Exercise:
Change "HĽADAŤ" to "VYHĽADAŤ" in every row below and write the lines out again. Leave everything else unchanged.

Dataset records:
□ □ □ □ □
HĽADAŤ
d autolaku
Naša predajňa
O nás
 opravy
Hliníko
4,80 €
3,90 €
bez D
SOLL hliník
□ □ □ □ □
Answer for the task:
VYHĽADAŤ
d autolaku
Naša predajňa
O nás
 opravy
Hliníko
4,80 €
3,90 €
bez D
SOLL hliník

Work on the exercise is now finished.